++++ GIVEN DATA ++++

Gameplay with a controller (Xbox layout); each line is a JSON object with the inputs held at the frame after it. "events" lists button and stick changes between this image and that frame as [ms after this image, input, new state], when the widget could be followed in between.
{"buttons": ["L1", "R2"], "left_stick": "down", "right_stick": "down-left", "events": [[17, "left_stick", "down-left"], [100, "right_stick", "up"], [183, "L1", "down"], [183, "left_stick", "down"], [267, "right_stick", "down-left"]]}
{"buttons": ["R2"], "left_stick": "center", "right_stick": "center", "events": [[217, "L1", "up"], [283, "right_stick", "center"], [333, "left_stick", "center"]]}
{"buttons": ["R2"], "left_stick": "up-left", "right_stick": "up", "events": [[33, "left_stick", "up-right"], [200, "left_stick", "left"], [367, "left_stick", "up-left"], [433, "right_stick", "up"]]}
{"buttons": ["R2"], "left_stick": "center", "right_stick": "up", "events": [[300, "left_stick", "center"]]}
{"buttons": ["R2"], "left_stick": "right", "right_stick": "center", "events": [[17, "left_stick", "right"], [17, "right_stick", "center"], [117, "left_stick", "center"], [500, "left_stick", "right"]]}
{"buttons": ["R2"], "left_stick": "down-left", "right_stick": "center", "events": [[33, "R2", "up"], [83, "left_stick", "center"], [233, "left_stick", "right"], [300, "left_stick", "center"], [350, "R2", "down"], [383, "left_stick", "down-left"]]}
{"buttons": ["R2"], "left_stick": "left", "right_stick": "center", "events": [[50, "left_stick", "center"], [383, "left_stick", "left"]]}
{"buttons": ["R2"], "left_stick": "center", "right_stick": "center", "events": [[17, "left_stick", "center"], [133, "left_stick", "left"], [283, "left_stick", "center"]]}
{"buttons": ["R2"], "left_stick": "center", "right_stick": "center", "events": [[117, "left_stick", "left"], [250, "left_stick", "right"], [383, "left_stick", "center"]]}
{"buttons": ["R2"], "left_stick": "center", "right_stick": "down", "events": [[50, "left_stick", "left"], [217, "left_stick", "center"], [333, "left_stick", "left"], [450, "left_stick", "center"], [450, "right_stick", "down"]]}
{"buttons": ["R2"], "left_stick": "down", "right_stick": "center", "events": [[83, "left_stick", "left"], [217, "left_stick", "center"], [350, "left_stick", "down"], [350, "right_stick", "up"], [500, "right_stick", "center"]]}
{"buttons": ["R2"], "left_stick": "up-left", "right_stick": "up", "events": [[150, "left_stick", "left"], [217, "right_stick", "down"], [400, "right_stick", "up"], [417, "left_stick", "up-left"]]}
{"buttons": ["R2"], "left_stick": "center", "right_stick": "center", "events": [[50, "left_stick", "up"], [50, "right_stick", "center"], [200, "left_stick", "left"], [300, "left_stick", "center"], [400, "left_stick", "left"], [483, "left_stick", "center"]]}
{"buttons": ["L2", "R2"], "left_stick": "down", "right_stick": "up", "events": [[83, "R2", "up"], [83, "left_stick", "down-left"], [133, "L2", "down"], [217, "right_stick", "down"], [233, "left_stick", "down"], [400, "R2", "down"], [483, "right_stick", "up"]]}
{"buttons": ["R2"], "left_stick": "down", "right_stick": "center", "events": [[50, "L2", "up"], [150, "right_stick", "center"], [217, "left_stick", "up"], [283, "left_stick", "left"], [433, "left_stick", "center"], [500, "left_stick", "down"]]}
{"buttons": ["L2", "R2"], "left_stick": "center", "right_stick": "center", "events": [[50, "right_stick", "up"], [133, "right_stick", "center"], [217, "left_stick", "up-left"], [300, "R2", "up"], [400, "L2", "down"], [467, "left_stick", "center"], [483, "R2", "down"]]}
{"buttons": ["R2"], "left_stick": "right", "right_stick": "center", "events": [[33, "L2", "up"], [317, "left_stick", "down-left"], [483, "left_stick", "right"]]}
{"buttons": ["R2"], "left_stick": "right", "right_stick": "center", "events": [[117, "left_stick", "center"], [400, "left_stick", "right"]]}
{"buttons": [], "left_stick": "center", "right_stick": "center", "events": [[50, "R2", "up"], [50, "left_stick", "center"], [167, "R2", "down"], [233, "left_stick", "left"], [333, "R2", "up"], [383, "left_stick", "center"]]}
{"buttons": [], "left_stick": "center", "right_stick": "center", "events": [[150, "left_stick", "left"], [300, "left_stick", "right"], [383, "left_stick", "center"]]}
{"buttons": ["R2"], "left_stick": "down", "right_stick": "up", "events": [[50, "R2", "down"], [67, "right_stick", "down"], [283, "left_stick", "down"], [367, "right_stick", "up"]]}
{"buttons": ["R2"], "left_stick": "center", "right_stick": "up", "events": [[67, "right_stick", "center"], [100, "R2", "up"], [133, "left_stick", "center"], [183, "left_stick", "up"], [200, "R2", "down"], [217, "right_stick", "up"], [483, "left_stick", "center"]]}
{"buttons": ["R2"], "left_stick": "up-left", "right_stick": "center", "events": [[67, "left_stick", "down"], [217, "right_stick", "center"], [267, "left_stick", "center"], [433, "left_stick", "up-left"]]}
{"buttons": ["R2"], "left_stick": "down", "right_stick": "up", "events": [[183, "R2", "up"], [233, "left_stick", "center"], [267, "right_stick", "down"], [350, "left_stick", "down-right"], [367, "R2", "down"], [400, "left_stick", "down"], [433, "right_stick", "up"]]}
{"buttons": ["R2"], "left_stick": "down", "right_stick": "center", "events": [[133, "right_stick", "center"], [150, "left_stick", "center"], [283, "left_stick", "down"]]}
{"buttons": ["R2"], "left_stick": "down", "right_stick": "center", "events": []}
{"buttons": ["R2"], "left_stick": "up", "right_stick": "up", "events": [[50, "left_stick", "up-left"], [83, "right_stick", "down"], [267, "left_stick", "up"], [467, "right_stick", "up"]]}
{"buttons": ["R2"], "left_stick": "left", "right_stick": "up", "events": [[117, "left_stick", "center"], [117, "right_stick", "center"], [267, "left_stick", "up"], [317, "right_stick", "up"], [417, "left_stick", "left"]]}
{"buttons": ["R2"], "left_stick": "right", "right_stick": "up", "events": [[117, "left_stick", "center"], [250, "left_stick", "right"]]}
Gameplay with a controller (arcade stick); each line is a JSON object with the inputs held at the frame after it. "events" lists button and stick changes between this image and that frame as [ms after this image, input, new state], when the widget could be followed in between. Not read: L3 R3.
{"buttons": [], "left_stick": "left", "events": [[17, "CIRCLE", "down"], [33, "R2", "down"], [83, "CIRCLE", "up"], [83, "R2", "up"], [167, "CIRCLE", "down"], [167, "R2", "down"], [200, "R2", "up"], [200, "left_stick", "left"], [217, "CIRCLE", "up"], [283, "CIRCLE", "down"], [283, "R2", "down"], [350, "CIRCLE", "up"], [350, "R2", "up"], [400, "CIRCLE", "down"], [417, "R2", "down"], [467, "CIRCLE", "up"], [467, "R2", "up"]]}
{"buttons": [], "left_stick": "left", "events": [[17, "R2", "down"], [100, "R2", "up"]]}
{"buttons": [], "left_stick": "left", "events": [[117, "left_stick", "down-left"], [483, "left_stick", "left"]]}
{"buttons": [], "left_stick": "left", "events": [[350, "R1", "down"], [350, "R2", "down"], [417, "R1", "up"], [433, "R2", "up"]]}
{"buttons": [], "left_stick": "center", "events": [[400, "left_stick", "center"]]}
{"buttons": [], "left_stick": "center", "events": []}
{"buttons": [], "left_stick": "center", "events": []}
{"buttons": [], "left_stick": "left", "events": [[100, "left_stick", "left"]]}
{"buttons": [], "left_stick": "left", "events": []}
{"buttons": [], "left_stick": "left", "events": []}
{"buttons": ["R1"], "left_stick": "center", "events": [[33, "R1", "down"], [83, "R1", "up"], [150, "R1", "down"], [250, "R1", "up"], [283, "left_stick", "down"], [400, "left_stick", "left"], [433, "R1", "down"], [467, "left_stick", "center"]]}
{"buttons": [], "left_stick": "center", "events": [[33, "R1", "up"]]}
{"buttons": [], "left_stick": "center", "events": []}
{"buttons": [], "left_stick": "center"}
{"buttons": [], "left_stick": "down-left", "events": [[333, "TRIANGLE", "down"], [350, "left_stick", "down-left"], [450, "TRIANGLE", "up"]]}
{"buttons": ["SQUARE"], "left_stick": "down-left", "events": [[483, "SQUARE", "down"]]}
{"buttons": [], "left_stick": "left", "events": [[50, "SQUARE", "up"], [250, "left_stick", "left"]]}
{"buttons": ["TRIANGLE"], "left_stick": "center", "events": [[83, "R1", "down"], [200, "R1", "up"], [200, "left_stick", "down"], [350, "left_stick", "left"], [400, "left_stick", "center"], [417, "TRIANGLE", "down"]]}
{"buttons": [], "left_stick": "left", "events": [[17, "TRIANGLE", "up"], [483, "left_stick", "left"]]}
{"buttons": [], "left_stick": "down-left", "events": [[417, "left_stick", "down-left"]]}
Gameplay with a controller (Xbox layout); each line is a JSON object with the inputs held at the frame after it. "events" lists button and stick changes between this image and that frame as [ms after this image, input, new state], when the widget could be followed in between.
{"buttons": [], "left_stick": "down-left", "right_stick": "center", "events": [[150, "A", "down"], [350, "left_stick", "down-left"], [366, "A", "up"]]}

++++

WHAT IS REQUIRED: Only the count is wanted. Find the lines of the records that include the word "SQUARE" and state how many.

FINAL ANSWER: 2